Our next conference at the Center for World Catholicism and Intercultural Theology is on Catholics in diaspora, that is, Catholic migrants. Some speakers will address the fact that 40 percent of the Catholic Church in the U.S. is Latino, many of them recent arrivals. And Latinos have not simply followed the same pattern as European immigrants. Their faith, according to Latino commentators, is more performative, graphic and communal, than doctrinal, and so they have largely avoided easy characterization into either side of the liberal/conservative polarity in the Catholic Church. Politically as well, Latinos tend to defy easy characterization; they are often depicted as conservative on family issues but liberal on economic issues, in an attempt to force them into pre-determined categories.

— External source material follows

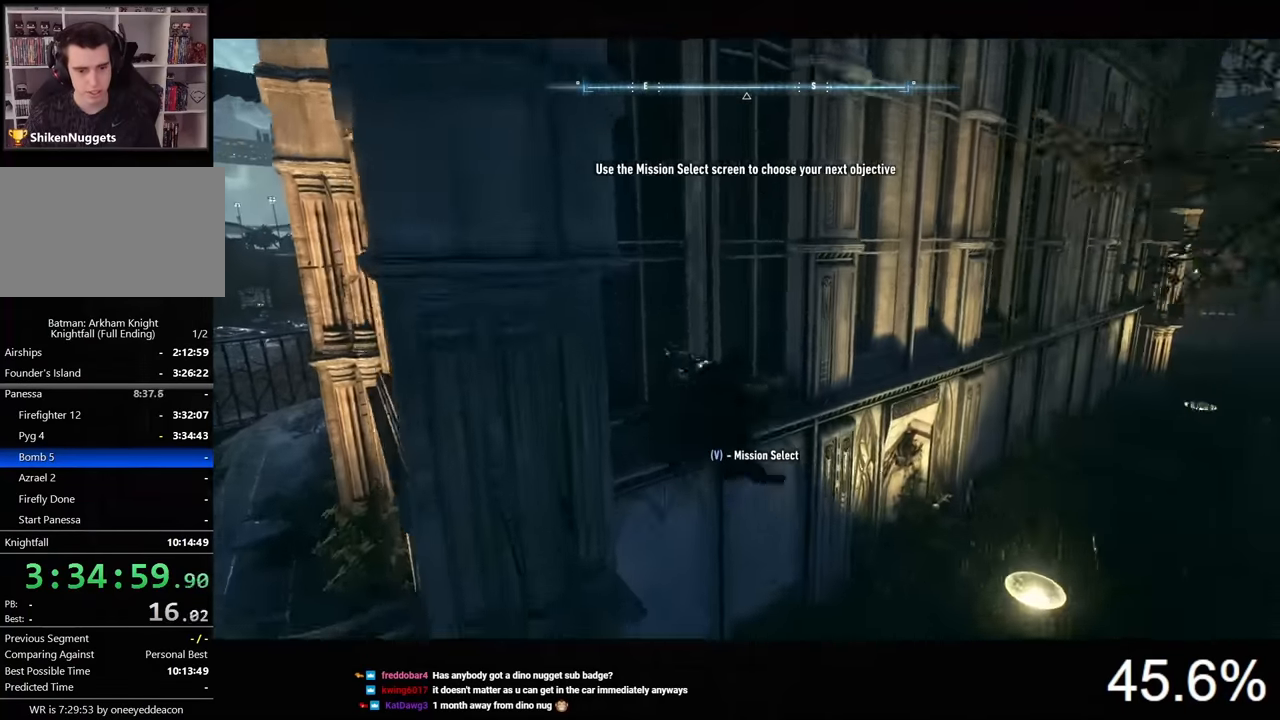
{"keys": ["d"], "mouse": [], "mouse_move": "still", "events": []}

Put more positively, Latinos in the U.S. have a sense for mestizaje, mixedness, a sense that they can be both American and Mexican, for example. Mexican-Americans love their U.S. home but stay in close touch with their communities in Mexico. And they have built a remarkable network of care for the needy. Here we see an important signpost about being Catholic in this country today. Not just Latinos but all Catholics can embrace the reality of mestizaje, because it characterizes Jesus, who is both God and man, who forged a community from both Jew and gentile, who embraces all peoples regardless of—and indeed in spite of—the politics of nation-states, and who is gathering the nations from all earthly cities into a vast pilgrimage to our true home.